Required work
Please copy every line of the records below word for word, and leave the pictures out.

Segment Start: Dataset excerpts

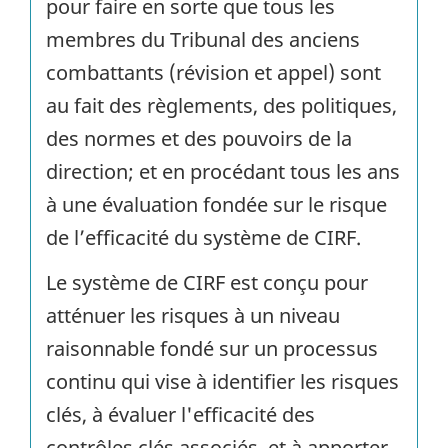
pour faire en sorte que tous les
membres du Tribunal des anciens
combattants (révision et appel) sont
au fait des règlements, des politiques,
des normes et des pouvoirs de la
direction; et en procédant tous les ans
à une évaluation fondée sur le risque
de l’efficacité du système de
CIRF
.
Le système de
CIRF
est conçu pour
atténuer les risques à un niveau
raisonnable fondé sur un processus
continu qui vise à identifier les risques
clés, à évaluer l'efficacité des
contrôles clés associés, et à apporter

Segment End: Dataset excerpts

Written answer
pour faire en sorte que tous les
membres du Tribunal des anciens
combattants (révision et appel) sont
au fait des règlements, des politiques,
des normes et des pouvoirs de la
direction; et en procédant tous les ans
à une évaluation fondée sur le risque
de l’efficacité du système de
CIRF
.
Le système de
CIRF
est conçu pour
atténuer les risques à un niveau
raisonnable fondé sur un processus
continu qui vise à identifier les risques
clés, à évaluer l'efficacité des
contrôles clés associés, et à apporter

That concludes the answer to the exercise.